Laura Arrillaga, 36, a Graduate School of Business (GSB) lecturer whose family’s contributions to campus include several buildings, is making headlines of her own for efforts to effect change in the nonprofit sector.
Arrillaga founded the Silicon Valley Social Venture Fund (SV2) in 1998 in order to help Silicon Valley entrepreneurs pool resources, as well as to work with local non-profits to improve their organizational effectiveness. SV2 typically attracts young professionals without a legacy in philanthropy to guide the professionals’ investments by offering educational programs in effective personal giving and assuring investors of a high accountability level in results.
Arrillaga came up with the idea for the venture fund after completing the MBA program at the GSB in 1997. In the Silicon Valley area, she encountered a large number of successful 30 to 40 year-old locals, who expressed a desire to use their wealth to serve the greater good, but were not already engaged in philanthropy.

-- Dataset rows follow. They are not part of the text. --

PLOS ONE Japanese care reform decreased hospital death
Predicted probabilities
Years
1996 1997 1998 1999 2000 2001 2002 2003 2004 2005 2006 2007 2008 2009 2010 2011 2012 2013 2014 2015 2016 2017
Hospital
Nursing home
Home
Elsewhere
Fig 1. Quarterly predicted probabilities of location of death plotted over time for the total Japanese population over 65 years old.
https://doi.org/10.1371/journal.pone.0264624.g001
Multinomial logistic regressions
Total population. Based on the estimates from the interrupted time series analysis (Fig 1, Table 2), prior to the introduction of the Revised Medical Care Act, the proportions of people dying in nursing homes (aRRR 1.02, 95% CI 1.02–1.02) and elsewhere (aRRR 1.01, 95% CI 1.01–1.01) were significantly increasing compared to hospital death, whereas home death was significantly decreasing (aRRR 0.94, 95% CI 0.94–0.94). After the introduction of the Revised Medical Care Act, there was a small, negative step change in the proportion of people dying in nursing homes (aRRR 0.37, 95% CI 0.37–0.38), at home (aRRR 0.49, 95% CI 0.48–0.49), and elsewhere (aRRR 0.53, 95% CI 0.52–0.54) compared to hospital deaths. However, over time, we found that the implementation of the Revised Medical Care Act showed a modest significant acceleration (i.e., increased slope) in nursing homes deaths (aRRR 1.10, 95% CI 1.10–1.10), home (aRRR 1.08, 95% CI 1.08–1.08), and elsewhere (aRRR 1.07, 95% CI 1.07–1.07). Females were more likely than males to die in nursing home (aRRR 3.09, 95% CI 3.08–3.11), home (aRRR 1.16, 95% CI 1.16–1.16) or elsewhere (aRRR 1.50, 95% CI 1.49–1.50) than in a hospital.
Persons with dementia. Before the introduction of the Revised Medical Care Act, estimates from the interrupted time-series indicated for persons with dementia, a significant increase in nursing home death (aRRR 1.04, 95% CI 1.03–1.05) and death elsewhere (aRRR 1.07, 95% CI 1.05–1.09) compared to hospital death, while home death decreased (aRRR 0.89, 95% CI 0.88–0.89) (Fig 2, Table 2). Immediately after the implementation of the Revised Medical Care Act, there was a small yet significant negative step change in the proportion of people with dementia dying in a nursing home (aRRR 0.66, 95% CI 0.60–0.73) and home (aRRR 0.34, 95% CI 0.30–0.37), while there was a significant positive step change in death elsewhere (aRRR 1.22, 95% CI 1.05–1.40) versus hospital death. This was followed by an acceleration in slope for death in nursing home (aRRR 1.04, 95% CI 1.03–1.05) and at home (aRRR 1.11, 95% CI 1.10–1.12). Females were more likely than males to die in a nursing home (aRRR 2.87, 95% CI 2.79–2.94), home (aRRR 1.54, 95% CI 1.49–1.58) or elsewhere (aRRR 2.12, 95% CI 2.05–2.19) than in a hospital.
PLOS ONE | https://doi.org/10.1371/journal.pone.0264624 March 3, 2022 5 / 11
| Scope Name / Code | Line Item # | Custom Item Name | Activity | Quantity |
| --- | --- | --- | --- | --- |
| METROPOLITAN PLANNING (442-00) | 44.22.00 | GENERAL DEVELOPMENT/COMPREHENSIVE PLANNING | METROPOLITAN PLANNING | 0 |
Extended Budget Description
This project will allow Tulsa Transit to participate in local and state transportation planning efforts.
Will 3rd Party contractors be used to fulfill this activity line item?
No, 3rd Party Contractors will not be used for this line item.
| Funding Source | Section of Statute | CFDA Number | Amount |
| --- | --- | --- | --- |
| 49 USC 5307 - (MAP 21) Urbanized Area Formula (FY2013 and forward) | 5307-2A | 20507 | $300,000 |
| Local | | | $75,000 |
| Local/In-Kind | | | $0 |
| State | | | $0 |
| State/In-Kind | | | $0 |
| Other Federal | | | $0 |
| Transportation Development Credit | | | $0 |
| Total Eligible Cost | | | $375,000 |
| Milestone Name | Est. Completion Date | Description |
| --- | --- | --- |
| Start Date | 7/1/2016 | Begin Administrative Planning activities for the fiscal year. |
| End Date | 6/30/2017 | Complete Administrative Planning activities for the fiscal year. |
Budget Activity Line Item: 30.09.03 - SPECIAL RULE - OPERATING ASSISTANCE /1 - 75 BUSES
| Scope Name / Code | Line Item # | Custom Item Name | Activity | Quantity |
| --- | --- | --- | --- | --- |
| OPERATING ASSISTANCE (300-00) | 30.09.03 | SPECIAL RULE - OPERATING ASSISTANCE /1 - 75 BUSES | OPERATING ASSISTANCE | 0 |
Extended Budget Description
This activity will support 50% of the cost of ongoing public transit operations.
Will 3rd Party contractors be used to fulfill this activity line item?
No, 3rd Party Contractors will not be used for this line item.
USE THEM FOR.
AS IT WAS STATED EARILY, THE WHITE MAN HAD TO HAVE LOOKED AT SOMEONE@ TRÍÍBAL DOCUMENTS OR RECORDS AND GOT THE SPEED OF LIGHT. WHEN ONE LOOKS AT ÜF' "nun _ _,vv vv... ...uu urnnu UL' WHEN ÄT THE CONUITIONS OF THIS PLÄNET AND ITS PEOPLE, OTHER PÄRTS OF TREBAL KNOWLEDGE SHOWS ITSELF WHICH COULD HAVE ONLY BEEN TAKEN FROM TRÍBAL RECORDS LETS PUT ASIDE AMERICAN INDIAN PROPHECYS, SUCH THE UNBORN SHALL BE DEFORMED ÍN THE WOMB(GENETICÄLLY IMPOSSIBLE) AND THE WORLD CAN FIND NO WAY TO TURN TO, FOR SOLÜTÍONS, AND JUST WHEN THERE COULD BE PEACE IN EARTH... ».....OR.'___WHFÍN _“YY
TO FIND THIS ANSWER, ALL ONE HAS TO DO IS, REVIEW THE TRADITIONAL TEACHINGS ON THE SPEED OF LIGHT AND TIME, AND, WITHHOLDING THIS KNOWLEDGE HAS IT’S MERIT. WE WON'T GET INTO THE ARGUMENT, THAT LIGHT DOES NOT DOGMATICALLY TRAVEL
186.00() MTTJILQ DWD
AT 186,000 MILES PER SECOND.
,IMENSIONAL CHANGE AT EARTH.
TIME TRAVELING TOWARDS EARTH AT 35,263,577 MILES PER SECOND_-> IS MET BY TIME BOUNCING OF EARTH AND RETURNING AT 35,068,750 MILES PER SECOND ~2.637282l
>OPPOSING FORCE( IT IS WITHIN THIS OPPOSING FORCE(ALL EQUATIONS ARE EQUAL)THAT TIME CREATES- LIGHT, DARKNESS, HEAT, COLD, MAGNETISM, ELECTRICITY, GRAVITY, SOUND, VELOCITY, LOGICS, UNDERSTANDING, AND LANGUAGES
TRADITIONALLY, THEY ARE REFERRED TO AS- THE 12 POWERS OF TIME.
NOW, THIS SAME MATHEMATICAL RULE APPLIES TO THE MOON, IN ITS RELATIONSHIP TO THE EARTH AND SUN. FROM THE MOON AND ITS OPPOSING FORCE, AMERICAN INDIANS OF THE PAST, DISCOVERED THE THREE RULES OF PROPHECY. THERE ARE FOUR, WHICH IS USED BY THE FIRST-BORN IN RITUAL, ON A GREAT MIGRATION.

“The vast majority of those... able to give weren’t from Silicon Valley, so they didn’t have ties to charitable organizations [in the area],” she said on the SV2 Web site. However, “their professional experiences,” Arrillaga noted, “provided them with an understanding of the need for a high level of accountability alongside philanthropic investments.”
She believed their skills would make them effective investors in the non-profit sector, if given the right guidance.
With this unique pool of investors in mind, Arrillaga devised the SV2 fund. SV2 donors select non-profit organizations of interest and use a grant-making model based on “multi-year, mutually accountable grants” to help these non-profits achieve results. All the while, the fund teaches the skills and knowledge necessary for being an effective philanthropist.
The grants have been extremely successful over the last ten years. Investors are currently focused on improving the organizational capacity of a number of local non-profits, including Fresh Lifelines for Youth, a center for at-risk youth in San Jose, and Acterra, an environmental sustainability group based in Palo Alto, among others. “[There is] a documented, measurable impact on our grantees’ effectiveness and efficiency as organizations,” Arrillaga said on the Web site. .
She plans to continue improving on SV2’s grant-making model through “increased partner engagement, focused issue areas and interaction.”
“We are approaching our ten year anniversary in 19 months and we have tremendous plans for increased growth, impact and sustainability....developing right now. I could not be more excited for the future,” she said.
Arrillaga also encouraged Stanford students to become involved in SV2’s work.
“We have a Stanford undergraduate summer fellowship each year, and undergraduates working for our staff,” she said. “We might even create a post-graduate fellowship in the coming year or two.”
Arrillaga plans to offer a class in the spring on philanthropy and social innovation.